Tasting and Pairing Notes
2019 Sauvignon Blanc
This estate-vineyard Sauv Blanc comes from an exceptional vintage. Carneros 2019 is one for the ages with a late bud break that allowed for insanely-flavored fruit. Add to that a finessed hand applying oak (5 months in new French, stainless, and neutral) and you end up with a bright, sunny day in a bottle.
Expect a complex nose of honeydew, ripe pear and spice. While this continues to the palate, it gets more complicated with grapefruit, lemon pith and a mouthfeel that’s a perfect balance of acidity, ABV (14%) and oak. The spice from the oak is an utter delight and the finish on this puppy is sublime.

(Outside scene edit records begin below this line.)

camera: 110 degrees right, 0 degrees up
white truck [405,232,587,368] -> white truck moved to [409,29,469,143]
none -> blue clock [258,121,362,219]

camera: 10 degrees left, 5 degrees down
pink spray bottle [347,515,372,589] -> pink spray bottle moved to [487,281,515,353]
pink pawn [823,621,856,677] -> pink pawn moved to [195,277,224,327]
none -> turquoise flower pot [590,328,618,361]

Saturday night is Kris with a K’s homemade pizza night at our house so we designed a few pizzas with these wines in mind. We enjoyed this bottle with a pie with a simple marinara spiced with garlic, chili peppers and oregano, caramelized onions and sautéed spinach. The cheese was a blend of fontina and gouda. The dough was a simple but delightful biga.
2019 Sonoma Coast Rosé
With a nose of strawberry jam, raspberries and cherry pie it’s no secret this rosé is brimming with Pinot Noir. In fact, it’s 90% Pinot Noir with 10% Grenache making up the balance. The grenache adds some zest and makes this the perfect summer (and fall!) sipper. The ABV is noticeably lower in this one (12.9%) but perfectly in balance. Five months in neutral oak gives this a silky, smooth mouthfeel that’s a nice counterbalance to the zip. An absolute joy.

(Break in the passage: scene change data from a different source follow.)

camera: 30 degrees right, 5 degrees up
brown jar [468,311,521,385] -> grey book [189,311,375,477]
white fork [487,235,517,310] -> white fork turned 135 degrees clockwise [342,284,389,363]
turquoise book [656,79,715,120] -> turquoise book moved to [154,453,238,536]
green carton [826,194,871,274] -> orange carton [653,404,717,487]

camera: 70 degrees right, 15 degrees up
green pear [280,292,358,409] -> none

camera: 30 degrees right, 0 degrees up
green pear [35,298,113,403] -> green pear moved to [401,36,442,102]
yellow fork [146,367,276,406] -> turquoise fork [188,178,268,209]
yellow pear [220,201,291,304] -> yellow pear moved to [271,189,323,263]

Using the same biga, Kris crafted a white pizza with a base of garlic alfredo. Usually he makes his own but it’s been HOT here so he opted for our favorite store-bought garlic alfredo: Rao’s. Topped with broccoli, a melange of mushrooms and a cheese blend of mozzerella and smoked Vermont cheddar, this had notes of Old Forge throughout!
2019 Pinot Blanc
I loved ending the night with a genetic mutation. Did you know that that’s what Pinot Blanc is? It doesn’t matter. It’s delicious and, as I would be reminded the next day, sometimes it takes a while to uncover the good in something that’s seemingly flawed beyond repair.

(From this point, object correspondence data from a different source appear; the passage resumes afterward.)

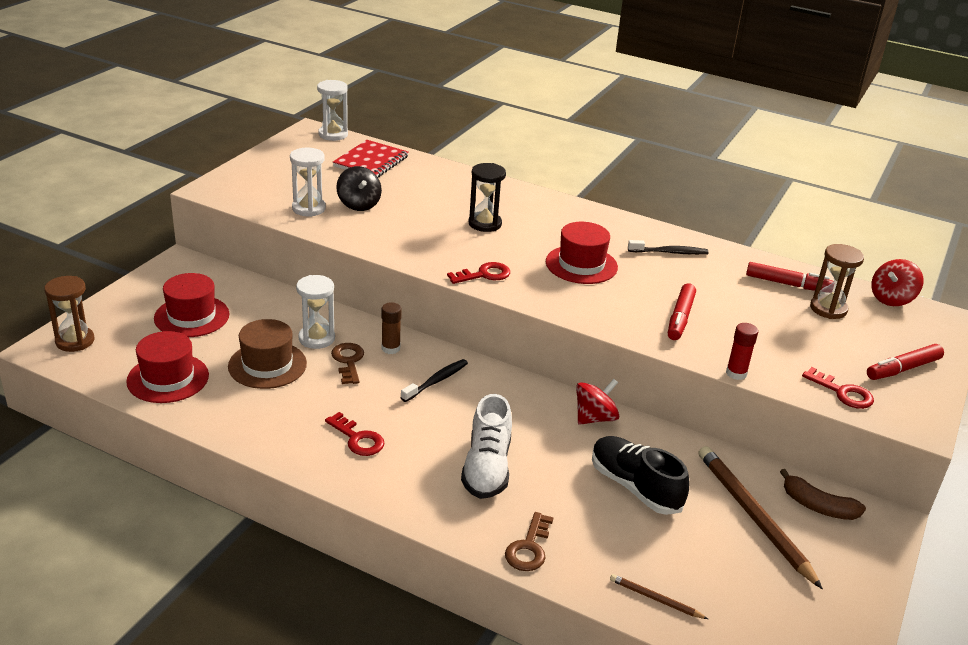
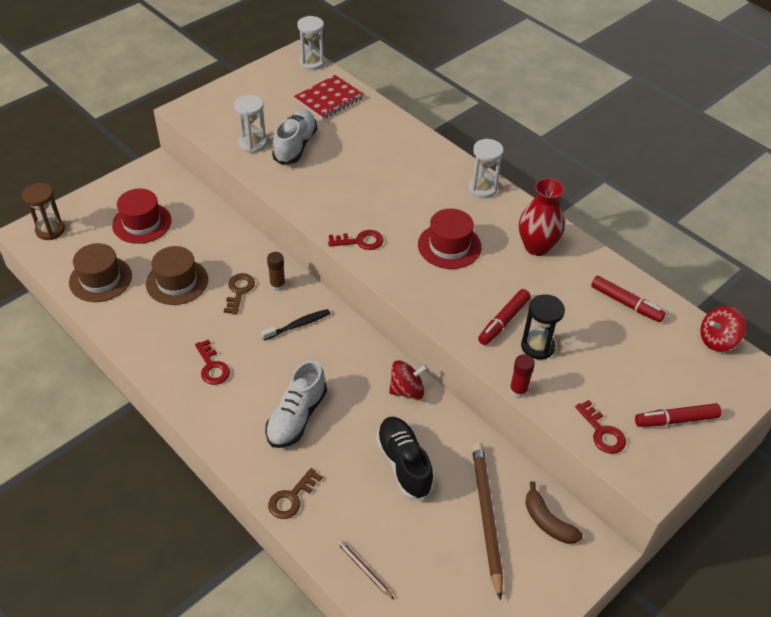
camera: 20 degrees right, 15 degrees up
red hat [126,331,209,403] -> brown hat [69,243,132,302]
white hourglass [296,275,335,349] -> white hourglass moved to [468,139,504,198]
black spinning top [336,166,382,211] -> white shoe [272,110,317,165]
black hourglass [469,163,506,232] -> black hourglass moved to [521,294,565,360]
black toothbrush [628,240,709,255] -> red vase [519,178,565,256]
brown hourglass [810,244,864,319] -> none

This is a beautiful wine that will only get better with age. In fact, I’ll be ordering some bottles to do just that. Zippy but smooth, this one bursts with fruit (pear, nectarine) and flowers (apple blossom). I got notes of melon and a candied lime note that I particularly enjoyed. Also clocking in at 12.9% ABV it’s perfectly balanced. The star of the show here might be the neutral oak which gives it a beautiful whiff of freshly-baked bread.
I designed the pizza for this bottle and what a pizza it was. Quite a bit of prep work went into it. I “grilled” asparagus and lemon slices in the Le Creuset and roasted a bulb of garlic in the oven and then mashed it. High-quality ricotta with some smoked paprika mixed in was a risk I was willing to take. I’m glad I did! The end result was a crust with Kris’ chili-inflused olive oil, shaved parmesan, asparagus, lemon, garlic and ricotta. And it was incredible.
Time Isn’t Linear
We’re on a crazy journey and it’s undisputable: the tapestry we weave recycles loose threads and scraps thought destined for a forgotten pile of items to be used later. No matter how bad it gets, no matter how hopeless it seems, there are messages in bottles just waiting to be found. Nine-year-old me wants present me to keep looking for signs. 42-year-old me wants little me to believe that it will get better. And the winemakers at Ram’s Gate want you to experience the distinct terroirs of Northern California they’ve put into these beautiful bottles.
Selin, if you read this: thank you for making that drive and reaching out. You have no idea what it means to me!
“…Rescue me before I fall into despair.”